Exercise brief: Work through the data below and copy out every line where "paint" is found.

[Extracted records]
════════════════════

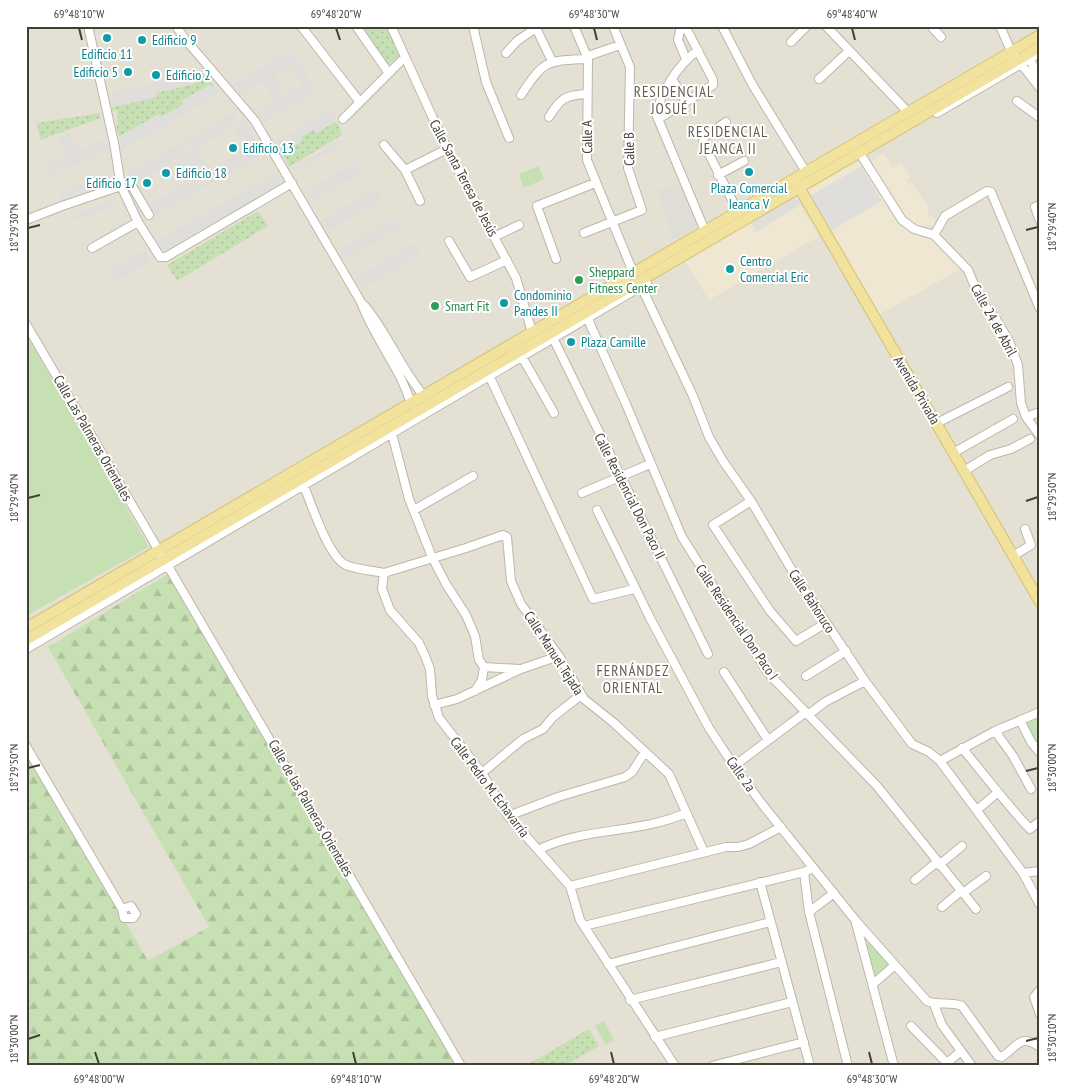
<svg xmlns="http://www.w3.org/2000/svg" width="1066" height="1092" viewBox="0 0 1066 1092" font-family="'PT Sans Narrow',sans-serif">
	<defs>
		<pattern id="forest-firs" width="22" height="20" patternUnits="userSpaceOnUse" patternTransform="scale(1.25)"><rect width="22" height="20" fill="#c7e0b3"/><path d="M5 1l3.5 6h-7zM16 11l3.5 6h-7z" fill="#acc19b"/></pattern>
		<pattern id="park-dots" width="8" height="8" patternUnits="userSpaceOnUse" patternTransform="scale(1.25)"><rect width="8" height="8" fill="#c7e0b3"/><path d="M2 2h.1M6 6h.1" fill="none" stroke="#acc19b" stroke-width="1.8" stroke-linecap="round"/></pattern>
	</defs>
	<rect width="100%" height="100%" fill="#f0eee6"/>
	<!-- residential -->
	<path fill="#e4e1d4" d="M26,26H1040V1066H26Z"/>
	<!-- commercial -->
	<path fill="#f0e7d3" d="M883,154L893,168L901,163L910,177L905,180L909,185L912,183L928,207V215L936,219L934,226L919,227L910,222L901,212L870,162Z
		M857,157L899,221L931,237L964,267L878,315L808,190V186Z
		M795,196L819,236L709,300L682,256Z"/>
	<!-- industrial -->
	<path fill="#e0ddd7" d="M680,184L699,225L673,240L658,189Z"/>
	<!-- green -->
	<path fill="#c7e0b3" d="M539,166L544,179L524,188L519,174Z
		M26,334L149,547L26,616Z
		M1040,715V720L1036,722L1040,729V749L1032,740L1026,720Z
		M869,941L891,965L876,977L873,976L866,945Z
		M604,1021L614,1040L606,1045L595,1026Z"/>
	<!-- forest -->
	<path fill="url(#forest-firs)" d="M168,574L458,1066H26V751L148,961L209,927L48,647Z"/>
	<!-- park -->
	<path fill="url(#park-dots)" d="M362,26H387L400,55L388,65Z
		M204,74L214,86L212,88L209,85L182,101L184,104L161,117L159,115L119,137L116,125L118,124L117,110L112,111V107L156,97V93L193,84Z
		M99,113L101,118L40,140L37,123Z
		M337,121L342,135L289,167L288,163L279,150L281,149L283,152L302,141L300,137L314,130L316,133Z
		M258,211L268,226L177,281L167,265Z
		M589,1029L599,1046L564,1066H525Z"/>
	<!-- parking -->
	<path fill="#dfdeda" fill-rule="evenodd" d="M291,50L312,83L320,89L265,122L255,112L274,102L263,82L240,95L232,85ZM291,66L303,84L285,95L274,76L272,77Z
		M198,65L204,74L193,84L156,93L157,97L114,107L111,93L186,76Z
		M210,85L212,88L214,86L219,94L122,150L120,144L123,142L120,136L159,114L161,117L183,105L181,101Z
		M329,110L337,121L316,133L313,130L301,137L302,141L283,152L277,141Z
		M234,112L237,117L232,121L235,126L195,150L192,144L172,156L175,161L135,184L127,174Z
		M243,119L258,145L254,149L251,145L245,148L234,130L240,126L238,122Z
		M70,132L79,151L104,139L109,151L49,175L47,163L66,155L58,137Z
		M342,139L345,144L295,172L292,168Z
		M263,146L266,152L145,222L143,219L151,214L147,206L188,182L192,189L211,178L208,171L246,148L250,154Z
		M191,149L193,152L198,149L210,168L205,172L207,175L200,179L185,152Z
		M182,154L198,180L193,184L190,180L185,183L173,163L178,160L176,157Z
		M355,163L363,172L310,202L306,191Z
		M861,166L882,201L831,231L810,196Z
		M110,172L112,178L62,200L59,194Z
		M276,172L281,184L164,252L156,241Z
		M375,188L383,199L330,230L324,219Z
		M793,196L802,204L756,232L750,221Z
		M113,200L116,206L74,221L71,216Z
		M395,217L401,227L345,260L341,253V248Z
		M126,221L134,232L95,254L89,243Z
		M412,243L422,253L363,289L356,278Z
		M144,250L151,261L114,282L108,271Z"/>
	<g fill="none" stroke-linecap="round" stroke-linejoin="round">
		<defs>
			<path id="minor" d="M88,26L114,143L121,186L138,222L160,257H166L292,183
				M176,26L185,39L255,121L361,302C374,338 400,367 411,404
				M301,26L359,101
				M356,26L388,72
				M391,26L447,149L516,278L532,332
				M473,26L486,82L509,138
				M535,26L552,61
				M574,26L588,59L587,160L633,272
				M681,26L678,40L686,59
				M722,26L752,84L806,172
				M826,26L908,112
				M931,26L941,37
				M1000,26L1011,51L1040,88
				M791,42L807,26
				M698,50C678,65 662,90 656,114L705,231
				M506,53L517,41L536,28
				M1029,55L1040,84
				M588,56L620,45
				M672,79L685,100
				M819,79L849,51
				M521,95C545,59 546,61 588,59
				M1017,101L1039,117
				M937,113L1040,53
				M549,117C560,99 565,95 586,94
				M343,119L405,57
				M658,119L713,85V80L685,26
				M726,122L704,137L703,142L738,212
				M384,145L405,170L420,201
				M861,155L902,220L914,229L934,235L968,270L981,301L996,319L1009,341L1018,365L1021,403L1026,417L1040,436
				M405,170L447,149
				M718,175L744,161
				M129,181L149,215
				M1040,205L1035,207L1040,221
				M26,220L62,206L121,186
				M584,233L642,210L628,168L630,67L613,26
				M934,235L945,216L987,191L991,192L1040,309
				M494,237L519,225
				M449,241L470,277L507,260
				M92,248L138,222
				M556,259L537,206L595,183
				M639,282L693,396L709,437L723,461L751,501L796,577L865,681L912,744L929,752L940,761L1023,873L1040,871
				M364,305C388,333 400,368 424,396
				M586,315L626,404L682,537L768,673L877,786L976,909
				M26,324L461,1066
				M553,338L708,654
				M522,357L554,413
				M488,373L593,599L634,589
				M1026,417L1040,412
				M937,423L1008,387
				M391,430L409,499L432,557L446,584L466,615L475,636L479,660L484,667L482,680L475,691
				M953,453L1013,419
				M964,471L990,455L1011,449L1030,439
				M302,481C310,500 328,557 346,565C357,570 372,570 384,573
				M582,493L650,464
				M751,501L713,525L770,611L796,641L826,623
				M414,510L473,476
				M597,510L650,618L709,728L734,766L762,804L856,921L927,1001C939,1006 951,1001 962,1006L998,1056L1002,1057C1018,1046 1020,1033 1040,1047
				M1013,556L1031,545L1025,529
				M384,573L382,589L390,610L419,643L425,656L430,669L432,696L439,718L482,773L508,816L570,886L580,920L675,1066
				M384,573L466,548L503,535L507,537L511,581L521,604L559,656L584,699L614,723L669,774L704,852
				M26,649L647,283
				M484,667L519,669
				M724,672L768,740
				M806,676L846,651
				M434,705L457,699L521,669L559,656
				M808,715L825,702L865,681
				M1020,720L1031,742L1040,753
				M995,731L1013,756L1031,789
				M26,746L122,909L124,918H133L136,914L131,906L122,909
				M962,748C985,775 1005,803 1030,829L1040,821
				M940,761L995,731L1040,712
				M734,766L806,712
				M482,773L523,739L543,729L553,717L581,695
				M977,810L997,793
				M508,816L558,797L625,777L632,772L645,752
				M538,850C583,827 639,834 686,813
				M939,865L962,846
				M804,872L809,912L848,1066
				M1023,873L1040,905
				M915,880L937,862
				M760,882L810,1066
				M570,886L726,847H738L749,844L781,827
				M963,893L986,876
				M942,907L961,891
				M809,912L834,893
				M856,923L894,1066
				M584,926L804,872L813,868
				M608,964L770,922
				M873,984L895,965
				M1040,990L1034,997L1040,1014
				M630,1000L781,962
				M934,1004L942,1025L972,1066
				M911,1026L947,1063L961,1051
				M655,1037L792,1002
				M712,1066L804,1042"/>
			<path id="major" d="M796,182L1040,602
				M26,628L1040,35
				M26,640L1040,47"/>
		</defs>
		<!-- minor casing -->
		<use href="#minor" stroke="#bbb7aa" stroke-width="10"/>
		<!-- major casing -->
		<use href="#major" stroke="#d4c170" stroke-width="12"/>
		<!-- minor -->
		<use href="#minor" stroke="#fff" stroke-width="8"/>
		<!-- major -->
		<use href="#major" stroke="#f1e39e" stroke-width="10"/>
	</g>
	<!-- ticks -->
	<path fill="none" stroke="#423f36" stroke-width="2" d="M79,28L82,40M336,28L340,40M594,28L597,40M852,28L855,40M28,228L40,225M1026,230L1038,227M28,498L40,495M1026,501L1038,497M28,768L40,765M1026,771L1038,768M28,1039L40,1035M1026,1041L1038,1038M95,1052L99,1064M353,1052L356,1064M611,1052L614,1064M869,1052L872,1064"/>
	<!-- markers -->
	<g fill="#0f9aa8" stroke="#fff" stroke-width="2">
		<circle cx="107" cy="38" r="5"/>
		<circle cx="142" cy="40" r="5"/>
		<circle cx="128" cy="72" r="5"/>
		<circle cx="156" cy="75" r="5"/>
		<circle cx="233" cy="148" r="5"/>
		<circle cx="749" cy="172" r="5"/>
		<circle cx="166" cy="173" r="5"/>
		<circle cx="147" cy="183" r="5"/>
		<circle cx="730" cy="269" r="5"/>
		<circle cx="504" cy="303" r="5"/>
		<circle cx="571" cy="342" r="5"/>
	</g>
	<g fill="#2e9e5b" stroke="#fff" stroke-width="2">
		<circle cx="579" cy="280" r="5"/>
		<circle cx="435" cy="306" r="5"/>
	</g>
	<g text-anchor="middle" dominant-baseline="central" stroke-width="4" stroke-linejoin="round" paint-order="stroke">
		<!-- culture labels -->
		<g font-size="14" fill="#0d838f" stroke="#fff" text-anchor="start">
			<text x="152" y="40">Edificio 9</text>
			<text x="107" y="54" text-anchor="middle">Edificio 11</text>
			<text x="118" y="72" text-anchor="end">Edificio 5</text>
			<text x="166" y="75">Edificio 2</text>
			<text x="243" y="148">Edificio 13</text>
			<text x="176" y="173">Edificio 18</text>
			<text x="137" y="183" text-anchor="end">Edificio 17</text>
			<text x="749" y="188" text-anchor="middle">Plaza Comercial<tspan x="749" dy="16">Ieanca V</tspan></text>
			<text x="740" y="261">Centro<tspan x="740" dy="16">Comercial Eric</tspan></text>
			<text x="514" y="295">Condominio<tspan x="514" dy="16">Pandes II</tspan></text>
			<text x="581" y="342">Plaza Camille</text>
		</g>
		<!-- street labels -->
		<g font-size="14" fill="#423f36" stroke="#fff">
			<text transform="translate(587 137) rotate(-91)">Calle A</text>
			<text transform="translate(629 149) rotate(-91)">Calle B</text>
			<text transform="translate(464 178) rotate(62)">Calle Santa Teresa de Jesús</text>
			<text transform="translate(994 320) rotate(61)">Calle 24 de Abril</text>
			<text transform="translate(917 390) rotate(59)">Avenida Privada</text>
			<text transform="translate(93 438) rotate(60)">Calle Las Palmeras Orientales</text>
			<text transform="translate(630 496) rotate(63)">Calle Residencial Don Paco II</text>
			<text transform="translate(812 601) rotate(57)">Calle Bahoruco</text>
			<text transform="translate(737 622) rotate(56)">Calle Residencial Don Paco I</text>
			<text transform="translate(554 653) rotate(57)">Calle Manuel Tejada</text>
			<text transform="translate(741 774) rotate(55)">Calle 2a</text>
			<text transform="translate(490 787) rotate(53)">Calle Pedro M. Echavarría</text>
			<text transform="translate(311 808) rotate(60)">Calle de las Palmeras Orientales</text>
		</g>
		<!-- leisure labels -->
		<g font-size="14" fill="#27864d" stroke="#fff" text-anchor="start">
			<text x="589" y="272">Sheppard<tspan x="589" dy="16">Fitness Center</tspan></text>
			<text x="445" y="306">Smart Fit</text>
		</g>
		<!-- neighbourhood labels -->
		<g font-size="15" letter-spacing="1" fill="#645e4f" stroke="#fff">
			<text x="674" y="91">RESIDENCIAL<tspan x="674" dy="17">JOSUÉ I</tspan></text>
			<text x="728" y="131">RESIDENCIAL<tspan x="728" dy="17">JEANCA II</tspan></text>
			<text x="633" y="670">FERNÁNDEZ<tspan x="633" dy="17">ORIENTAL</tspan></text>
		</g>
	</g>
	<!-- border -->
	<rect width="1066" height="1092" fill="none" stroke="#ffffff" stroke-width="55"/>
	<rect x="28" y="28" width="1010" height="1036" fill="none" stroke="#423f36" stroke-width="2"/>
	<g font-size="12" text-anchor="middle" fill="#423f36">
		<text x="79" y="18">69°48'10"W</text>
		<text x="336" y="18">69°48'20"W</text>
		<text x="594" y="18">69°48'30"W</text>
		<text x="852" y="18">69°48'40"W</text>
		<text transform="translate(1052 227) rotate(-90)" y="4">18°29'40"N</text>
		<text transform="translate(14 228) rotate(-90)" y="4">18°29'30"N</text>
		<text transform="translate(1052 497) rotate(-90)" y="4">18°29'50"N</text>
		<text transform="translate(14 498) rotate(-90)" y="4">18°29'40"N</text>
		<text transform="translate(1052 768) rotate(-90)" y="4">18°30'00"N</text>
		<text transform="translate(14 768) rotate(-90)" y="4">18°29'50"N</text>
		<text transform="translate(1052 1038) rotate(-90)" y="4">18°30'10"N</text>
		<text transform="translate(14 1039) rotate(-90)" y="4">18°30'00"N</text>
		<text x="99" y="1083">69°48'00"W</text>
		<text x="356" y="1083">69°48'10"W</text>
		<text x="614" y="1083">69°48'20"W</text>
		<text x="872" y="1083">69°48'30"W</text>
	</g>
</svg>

════════════════════

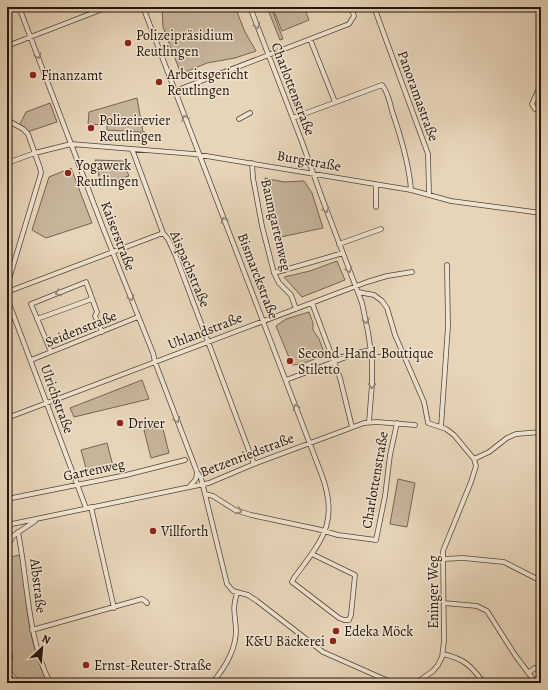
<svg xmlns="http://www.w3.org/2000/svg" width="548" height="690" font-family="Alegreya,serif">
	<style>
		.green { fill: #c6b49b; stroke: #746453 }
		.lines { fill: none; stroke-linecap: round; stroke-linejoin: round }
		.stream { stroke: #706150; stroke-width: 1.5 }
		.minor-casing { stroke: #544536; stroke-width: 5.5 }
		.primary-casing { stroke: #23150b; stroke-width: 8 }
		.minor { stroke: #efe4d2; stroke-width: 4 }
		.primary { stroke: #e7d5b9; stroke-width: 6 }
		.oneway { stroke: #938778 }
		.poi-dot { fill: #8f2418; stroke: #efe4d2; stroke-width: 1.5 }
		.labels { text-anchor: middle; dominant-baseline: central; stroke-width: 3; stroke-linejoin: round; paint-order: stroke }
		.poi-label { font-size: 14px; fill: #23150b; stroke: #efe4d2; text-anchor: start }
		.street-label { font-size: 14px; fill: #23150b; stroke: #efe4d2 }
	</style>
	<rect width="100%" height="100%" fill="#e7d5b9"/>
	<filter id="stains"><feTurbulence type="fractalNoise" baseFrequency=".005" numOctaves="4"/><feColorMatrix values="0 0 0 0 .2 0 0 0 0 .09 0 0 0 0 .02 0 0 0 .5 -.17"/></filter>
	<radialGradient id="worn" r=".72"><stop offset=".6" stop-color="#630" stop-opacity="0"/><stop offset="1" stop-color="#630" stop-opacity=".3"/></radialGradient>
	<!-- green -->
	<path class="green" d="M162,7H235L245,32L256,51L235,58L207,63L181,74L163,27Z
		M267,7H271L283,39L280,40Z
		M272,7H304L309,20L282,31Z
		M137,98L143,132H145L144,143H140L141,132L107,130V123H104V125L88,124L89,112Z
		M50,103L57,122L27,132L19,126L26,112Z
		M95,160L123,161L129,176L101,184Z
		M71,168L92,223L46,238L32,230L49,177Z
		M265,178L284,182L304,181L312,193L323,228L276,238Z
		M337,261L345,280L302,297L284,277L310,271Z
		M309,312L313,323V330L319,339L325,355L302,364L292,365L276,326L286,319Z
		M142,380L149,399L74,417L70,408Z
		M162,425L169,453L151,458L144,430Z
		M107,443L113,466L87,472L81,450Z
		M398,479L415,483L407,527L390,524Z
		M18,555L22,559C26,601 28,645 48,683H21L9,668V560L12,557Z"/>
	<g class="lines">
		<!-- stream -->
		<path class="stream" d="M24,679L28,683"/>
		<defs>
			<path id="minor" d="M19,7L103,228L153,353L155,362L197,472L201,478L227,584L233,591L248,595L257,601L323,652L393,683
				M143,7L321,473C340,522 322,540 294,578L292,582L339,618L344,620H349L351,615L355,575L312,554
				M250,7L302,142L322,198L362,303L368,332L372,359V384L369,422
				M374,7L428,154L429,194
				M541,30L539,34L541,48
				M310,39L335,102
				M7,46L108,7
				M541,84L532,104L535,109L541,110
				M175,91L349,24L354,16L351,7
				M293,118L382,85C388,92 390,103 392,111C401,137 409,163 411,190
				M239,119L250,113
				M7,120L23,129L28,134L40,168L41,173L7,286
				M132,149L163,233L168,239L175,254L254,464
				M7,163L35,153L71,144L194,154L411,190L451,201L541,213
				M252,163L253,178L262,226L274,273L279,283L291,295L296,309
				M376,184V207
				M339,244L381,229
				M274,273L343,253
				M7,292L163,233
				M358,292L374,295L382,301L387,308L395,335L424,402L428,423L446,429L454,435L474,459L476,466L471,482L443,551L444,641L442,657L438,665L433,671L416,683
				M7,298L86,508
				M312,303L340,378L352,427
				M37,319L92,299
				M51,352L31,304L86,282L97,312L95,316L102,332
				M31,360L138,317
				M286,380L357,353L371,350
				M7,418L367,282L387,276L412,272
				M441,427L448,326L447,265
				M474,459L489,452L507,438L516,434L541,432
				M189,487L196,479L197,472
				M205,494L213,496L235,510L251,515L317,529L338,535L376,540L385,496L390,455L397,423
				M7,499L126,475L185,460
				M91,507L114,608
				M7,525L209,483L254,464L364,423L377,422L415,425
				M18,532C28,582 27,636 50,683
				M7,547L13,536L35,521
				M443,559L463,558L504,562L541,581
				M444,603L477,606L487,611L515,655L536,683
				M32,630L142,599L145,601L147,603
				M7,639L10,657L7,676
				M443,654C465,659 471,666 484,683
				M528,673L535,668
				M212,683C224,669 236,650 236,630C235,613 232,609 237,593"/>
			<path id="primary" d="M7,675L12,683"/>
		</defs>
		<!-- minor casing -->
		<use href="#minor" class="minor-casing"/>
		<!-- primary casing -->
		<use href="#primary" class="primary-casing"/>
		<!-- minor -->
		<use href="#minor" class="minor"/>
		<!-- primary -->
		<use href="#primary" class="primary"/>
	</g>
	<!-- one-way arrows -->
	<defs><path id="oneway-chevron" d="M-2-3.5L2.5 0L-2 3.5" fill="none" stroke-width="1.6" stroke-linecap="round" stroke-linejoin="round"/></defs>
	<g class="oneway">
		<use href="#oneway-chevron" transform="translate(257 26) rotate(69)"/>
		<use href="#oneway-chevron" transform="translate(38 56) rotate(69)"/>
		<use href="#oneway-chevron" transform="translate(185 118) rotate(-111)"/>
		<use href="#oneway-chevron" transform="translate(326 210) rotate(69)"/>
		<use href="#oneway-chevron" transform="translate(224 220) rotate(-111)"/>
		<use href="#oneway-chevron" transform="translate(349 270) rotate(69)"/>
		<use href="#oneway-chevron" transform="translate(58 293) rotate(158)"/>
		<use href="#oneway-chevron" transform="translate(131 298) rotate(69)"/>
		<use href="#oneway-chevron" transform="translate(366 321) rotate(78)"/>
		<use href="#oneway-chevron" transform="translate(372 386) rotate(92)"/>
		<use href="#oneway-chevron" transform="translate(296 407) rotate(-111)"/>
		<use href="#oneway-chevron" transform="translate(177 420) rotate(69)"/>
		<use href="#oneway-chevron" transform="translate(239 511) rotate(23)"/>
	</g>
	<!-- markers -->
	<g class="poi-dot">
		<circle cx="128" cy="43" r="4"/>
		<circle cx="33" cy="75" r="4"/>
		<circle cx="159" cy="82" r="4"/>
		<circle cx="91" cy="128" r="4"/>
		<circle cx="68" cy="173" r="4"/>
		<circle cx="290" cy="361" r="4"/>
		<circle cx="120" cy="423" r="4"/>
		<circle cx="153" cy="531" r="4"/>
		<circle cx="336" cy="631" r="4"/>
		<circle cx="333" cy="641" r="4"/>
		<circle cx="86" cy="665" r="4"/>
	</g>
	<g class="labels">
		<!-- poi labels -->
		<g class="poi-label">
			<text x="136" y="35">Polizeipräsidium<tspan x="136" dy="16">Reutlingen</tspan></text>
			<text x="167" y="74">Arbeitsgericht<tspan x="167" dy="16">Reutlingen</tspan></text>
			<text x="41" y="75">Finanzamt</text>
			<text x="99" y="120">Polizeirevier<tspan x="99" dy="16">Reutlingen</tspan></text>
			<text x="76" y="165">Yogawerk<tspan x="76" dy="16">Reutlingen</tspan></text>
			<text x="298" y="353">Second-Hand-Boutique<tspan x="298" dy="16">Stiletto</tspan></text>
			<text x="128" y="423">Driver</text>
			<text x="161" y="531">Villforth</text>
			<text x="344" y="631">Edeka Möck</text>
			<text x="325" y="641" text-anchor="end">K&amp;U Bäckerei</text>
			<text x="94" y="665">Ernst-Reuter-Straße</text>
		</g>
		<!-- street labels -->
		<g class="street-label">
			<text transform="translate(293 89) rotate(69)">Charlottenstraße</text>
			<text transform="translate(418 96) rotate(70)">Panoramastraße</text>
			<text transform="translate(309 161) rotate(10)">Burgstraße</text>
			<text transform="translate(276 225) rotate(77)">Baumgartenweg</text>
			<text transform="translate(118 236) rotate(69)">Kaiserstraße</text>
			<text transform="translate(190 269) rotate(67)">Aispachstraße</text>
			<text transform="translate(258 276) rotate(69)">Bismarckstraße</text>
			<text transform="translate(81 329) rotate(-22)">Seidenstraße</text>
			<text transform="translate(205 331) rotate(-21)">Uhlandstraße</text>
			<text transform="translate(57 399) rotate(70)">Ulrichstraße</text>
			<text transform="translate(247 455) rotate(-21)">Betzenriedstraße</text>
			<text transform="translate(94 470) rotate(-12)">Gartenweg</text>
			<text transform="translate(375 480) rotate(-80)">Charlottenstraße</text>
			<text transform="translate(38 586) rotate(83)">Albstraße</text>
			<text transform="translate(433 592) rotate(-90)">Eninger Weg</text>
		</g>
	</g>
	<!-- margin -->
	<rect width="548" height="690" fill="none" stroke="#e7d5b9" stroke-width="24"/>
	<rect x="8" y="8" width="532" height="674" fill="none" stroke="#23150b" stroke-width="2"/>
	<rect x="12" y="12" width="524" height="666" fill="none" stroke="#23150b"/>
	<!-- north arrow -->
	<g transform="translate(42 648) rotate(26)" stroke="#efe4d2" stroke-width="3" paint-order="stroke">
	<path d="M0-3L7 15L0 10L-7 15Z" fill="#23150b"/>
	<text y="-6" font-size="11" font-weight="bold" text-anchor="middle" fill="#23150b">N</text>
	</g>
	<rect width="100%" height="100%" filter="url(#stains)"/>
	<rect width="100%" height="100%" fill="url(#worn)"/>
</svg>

════════════════════

Output below:
	<g text-anchor="middle" dominant-baseline="central" stroke-width="4" stroke-linejoin="round" paint-order="stroke">
		.labels { text-anchor: middle; dominant-baseline: central; stroke-width: 3; stroke-linejoin: round; paint-order: stroke }
	<g transform="translate(42 648) rotate(26)" stroke="#efe4d2" stroke-width="3" paint-order="stroke">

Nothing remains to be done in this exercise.